BRIEF 1
Answer these questions about the forum thread:
(a) What word does the first post propose as the safe word?
(b) For how many years does richardsharpe say his partner has held the same hang-ups?
(c) In the reply to richardsharpe, what two-word phrase is he told to say?

DOCUMENT PASSAGE
How about just having a "safe" word. Tell her beforehand you are going to try different things. If she dislikes it or wants you to stop tell her to say the word "sailboat" and you will move on to something else.

This way you can still experiment and she only has to utter one word unrelated to sex.


----------



## Jellybeans (Mar 8, 2011)

arbitrator said:


> But here's a question of a different wrinkle


I love this phrase and I'm going to start using it all the time now. 



arbitrator said:


> Let's say that you've been dating someone and have not yet gotten sexual with them. Should you just let things proceed and then just act accordingly, probably doing some very vanilla sex on the alpha round, or should you broach the subject with her prior to the sexual point of inevitability, finding out each others likes and dislikes before ever taking your clothes off in front of each other?
> 
> Sad as it is to say, I mean that there is a slim minority women who just don't want to receive or give oral, and contingently, that could be a serious dealbreaker for a lot of gals as well as guys![/COLOR][/B]


Hmm... I say go with it organically. If you find out you're not compatible, cut loose. OR, you could have the conversation first. Saying and don't aren't the same though. I guess it depends on what you feel most comfortable with...



richardsharpe said:


> Good evening jellybeeans
> Yes I've tried. I always get a "you always know what I want" (which is patently untrue). She clearly still (after 25 years) has some very strong hang-ups about sex.


Tell her that you really don't and you can't read her mind. Say "Show me." 

Be crystal clear that you want to know in plain english.


----------



## arbitrator (Feb 13, 2012)

MarriedDude said:


> I would think if you are sure she wants you to take charge...then you better take charge.
> 
> Do whatever the hell you want...try everything under the sun...or moon as it were. If your having trouble with ideas..there must be a million books on sex....I mean- humans love it and will NOT stop writing about it. Get one with a thousand Ideas and start moving through them. Don't ask for permission...just start doing it. You must be very mindful though, pay attention to her...if she doesn't like something -stop that and move to the next. The stranger the things you start doing...I would bet, the more she will begin expressing what she likes and doesn't like.
> 
> ...


*Damn, Dude: I hate to inform you of this, but you've just been hired as this old man's brand new SexEd101 instructor/coach, as I'm finally getting around to re-entering the dating world ~ and at the same time, fastly hoping to reenter other things! Ce pas? *


----------



## norajane (Feb 7, 2012)

(Data items)
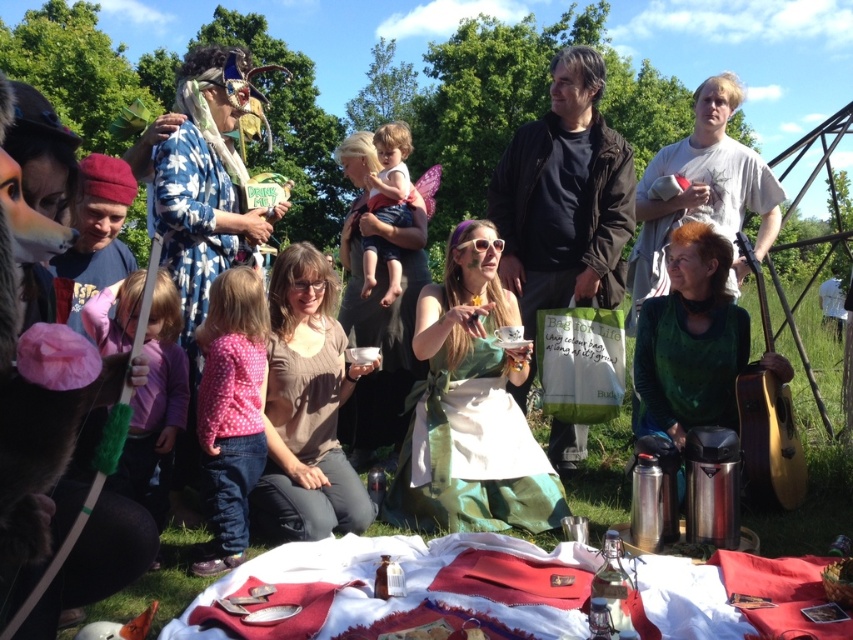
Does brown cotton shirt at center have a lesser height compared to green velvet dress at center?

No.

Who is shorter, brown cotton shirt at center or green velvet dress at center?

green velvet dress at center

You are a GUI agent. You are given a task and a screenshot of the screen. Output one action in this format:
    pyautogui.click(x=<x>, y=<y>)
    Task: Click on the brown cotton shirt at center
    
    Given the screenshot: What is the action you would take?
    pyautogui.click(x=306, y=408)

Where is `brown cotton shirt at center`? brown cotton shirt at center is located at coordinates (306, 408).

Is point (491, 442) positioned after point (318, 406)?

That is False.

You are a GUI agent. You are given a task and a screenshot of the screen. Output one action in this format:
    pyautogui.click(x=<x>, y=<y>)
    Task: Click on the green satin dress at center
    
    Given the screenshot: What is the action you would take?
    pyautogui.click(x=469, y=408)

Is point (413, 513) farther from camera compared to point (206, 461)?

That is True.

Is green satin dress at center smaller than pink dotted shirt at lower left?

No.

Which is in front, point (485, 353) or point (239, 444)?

BRIEF 2
Repeat the lines of the data items, from the line that contains "coordinates (306, 408)." through the line that contains "pyautogui.click(x=469, y=408)".

ANSWER SPACE 1
(a) "Sailboat"
(b) 25 years
(c) "Show me."

ANSWER SPACE 2
Where is `brown cotton shirt at center`? brown cotton shirt at center is located at coordinates (306, 408).

Is point (491, 442) positioned after point (318, 406)?

That is False.

You are a GUI agent. You are given a task and a screenshot of the screen. Output one action in this format:
    pyautogui.click(x=<x>, y=<y>)
    Task: Click on the green satin dress at center
    
    Given the screenshot: What is the action you would take?
    pyautogui.click(x=469, y=408)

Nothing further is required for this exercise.